▶ Task instructions
Lines from the one containing "effect. And you" to the end of the data below are to be restated exactly, with both ends included and nothing else.

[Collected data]
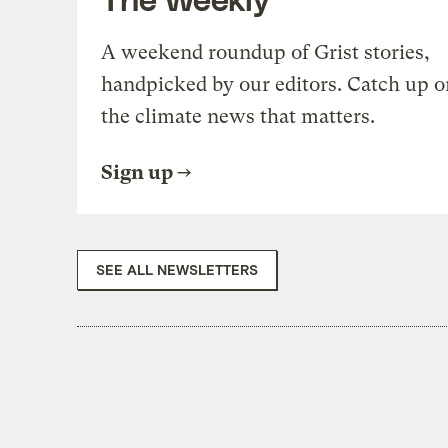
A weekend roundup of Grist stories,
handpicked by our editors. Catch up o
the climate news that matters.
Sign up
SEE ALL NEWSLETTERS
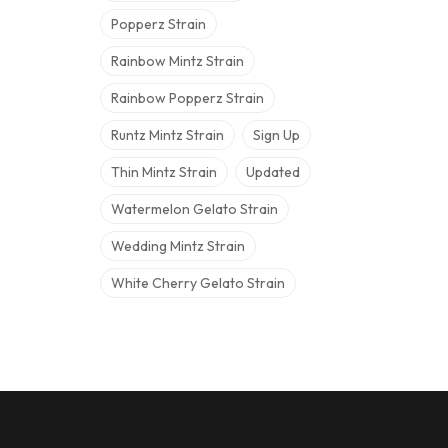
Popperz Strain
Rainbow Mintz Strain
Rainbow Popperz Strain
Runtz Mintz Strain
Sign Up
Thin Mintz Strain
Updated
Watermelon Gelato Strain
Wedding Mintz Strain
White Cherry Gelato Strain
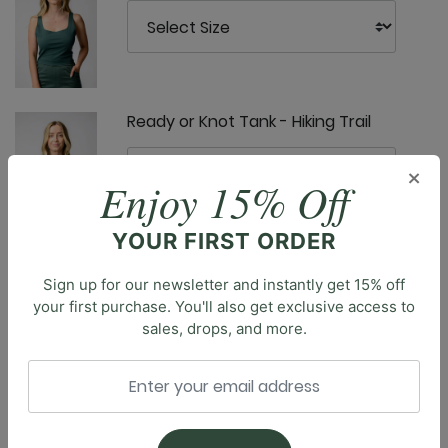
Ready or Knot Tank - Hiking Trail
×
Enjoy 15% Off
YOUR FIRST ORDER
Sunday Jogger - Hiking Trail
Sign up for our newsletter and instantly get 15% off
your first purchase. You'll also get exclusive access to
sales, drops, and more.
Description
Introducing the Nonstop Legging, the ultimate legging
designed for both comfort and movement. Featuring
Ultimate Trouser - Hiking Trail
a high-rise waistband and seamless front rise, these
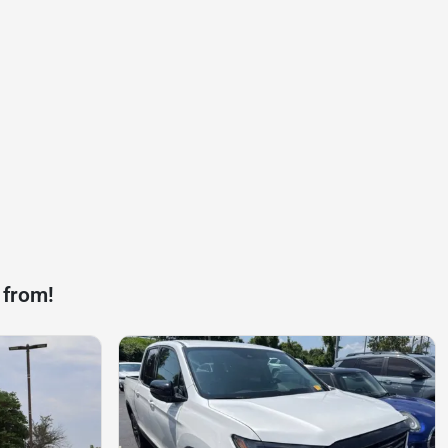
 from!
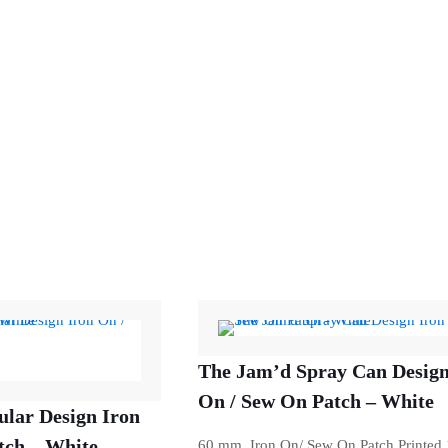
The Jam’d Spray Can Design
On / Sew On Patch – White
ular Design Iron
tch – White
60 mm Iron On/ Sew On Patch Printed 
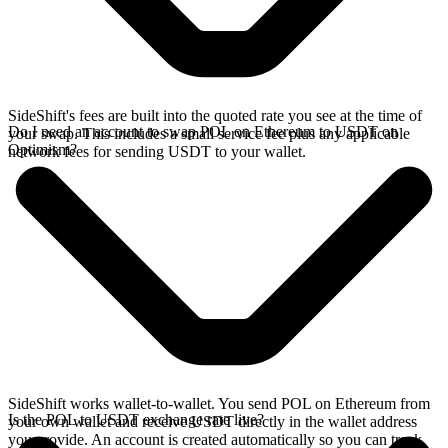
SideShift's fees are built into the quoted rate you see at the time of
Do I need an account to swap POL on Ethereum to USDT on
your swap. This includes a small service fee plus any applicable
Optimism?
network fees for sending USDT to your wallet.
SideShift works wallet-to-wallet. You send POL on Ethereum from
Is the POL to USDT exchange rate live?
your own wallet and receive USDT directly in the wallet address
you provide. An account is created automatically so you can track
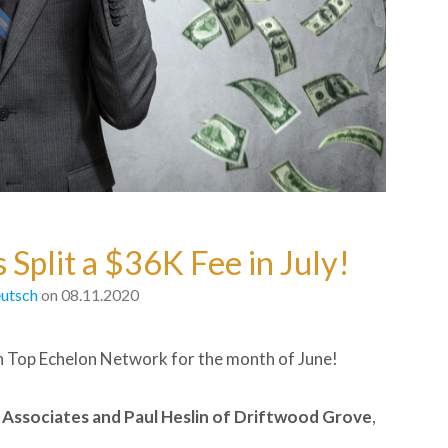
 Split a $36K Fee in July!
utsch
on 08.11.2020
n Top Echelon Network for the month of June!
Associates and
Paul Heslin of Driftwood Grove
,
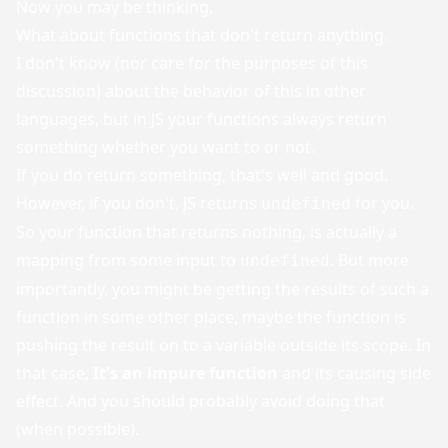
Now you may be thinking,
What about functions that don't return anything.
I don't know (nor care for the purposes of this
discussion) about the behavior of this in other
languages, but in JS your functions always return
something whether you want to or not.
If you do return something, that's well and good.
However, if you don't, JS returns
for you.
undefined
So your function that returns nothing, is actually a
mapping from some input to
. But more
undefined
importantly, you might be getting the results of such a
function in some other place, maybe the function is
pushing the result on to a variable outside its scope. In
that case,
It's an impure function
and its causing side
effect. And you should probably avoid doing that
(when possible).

▶ Reply
effect. And you should probably avoid doing that
(when possible).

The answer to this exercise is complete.